_Task statement_
Copy nothing but the lines below running from the line containing "To dispute a" through the line containing "### Resolving Nodes", both end lines included.

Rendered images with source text

================================

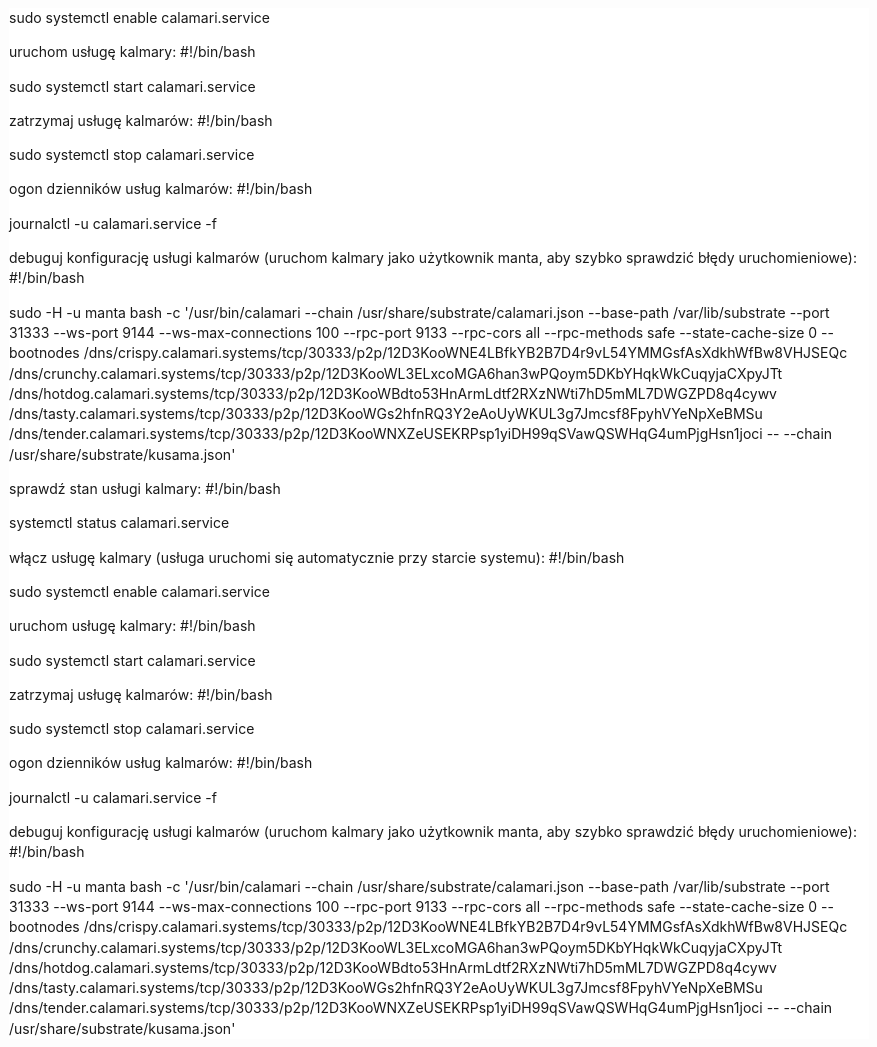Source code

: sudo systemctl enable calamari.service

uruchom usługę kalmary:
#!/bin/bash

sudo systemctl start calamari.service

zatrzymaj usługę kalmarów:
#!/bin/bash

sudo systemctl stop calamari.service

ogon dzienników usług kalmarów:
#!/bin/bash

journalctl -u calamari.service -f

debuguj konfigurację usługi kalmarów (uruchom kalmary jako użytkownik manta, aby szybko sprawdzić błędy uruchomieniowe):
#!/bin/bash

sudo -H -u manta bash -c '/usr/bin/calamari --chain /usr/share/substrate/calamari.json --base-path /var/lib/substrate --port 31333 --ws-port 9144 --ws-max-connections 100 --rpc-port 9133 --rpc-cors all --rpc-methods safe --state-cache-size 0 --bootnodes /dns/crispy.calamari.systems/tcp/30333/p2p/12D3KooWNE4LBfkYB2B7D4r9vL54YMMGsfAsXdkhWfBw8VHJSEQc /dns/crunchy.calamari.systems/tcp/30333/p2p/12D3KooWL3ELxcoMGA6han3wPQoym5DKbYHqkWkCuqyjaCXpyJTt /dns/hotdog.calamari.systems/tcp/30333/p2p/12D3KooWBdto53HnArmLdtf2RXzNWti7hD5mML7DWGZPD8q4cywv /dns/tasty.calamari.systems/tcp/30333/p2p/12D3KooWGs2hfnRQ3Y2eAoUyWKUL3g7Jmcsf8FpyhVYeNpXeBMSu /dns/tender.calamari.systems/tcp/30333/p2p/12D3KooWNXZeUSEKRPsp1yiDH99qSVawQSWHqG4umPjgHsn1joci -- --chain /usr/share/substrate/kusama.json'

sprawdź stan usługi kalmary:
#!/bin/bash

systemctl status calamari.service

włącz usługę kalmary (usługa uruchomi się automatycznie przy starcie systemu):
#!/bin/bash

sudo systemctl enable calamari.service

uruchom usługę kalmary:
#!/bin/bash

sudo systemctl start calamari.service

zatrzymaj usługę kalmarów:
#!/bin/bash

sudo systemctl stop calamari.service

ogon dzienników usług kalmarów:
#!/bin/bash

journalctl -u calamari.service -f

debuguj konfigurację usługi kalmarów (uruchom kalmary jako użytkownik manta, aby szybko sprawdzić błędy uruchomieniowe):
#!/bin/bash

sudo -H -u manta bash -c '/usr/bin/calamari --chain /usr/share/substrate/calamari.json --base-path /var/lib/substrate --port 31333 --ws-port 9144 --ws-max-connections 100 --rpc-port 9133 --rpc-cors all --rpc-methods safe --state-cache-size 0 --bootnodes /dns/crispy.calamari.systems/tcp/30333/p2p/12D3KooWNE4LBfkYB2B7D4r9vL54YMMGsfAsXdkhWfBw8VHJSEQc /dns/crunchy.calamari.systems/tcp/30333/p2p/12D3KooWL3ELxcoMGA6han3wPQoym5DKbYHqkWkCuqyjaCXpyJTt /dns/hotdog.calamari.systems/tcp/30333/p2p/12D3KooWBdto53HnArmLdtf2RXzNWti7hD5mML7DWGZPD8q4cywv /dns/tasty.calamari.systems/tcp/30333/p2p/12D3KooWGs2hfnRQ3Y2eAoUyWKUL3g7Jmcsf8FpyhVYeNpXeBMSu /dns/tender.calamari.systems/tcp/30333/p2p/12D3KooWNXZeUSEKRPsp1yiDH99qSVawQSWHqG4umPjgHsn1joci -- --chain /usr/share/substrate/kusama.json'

================================

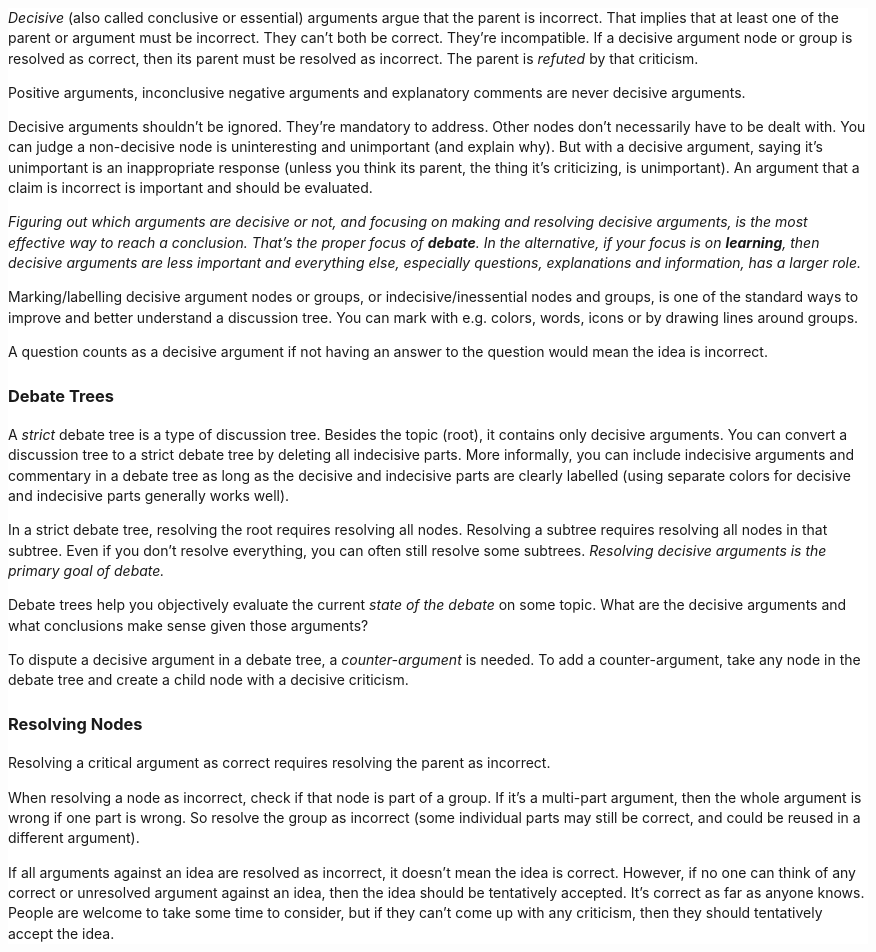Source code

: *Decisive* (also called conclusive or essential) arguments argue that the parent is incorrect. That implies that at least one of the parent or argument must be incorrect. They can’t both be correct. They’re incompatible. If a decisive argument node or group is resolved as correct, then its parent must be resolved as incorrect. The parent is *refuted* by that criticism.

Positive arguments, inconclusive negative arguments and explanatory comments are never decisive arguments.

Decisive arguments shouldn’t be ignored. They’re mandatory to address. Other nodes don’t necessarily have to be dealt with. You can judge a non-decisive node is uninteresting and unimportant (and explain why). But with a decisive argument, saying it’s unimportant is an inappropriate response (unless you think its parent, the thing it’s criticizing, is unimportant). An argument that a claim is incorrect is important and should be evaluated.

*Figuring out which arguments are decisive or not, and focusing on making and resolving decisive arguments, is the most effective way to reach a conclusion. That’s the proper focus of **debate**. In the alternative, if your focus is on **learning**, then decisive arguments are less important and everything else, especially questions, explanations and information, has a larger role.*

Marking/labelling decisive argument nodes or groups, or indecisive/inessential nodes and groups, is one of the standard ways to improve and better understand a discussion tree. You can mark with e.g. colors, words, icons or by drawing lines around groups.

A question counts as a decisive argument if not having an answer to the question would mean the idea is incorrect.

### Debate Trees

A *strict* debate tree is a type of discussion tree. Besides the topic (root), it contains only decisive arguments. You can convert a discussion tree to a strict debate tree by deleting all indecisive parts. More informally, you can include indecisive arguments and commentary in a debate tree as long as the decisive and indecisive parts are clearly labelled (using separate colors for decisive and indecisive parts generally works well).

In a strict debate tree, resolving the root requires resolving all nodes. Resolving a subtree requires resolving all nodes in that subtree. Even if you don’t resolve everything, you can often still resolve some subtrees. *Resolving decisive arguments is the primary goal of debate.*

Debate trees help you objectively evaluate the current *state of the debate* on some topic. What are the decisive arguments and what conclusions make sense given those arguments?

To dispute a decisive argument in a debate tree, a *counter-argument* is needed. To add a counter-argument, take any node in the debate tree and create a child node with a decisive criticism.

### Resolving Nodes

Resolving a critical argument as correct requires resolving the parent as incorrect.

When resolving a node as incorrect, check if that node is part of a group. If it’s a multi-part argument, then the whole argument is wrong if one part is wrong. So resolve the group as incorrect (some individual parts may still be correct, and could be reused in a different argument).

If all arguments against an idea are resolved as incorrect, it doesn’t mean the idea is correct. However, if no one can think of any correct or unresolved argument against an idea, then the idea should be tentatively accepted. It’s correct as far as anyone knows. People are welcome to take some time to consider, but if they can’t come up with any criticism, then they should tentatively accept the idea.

================================

_Solution for this problem_
To dispute a decisive argument in a debate tree, a *counter-argument* is needed. To add a counter-argument, take any node in the debate tree and create a child node with a decisive criticism.

### Resolving Nodes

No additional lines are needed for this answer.